### EXERCISE DETAILS
Of the entries below, restate word for word only the section that runs from the line with "hfov_deg: 49.0" to the line with "exposure_s: 1/11.5", counting both ends.

*** EXTRACTED MATERIAL Section Begins ***

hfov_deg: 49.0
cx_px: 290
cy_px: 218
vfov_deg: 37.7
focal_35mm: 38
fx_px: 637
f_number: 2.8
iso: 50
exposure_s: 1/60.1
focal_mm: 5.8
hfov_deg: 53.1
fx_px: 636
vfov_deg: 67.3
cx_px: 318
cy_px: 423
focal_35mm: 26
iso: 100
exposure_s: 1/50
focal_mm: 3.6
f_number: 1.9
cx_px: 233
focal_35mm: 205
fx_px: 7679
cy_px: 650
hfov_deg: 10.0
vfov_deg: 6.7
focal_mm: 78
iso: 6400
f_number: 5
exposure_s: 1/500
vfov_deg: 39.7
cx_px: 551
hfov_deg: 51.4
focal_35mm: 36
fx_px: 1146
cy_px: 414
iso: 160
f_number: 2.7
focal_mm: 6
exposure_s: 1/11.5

*** EXTRACTED MATERIAL Section Ends ***
*** EXTRACTED MATERIAL Section Begins ***

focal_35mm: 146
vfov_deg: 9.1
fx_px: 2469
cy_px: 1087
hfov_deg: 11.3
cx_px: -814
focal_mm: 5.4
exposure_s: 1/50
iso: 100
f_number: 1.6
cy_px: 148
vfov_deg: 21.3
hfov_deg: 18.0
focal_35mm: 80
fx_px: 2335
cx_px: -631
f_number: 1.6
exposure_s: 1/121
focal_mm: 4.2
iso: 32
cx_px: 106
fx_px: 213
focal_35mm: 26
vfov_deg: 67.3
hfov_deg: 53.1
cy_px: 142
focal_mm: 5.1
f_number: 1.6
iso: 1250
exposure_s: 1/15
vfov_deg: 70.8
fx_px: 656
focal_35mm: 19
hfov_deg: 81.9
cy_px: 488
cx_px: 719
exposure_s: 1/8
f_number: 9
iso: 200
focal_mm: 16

*** EXTRACTED MATERIAL Section Ends ***

### OUTPUT BELOW
hfov_deg: 49.0
cx_px: 290
cy_px: 218
vfov_deg: 37.7
focal_35mm: 38
fx_px: 637
f_number: 2.8
iso: 50
exposure_s: 1/60.1
focal_mm: 5.8
hfov_deg: 53.1
fx_px: 636
vfov_deg: 67.3
cx_px: 318
cy_px: 423
focal_35mm: 26
iso: 100
exposure_s: 1/50
focal_mm: 3.6
f_number: 1.9
cx_px: 233
focal_35mm: 205
fx_px: 7679
cy_px: 650
hfov_deg: 10.0
vfov_deg: 6.7
focal_mm: 78
iso: 6400
f_number: 5
exposure_s: 1/500
vfov_deg: 39.7
cx_px: 551
hfov_deg: 51.4
focal_35mm: 36
fx_px: 1146
cy_px: 414
iso: 160
f_number: 2.7
focal_mm: 6
exposure_s: 1/11.5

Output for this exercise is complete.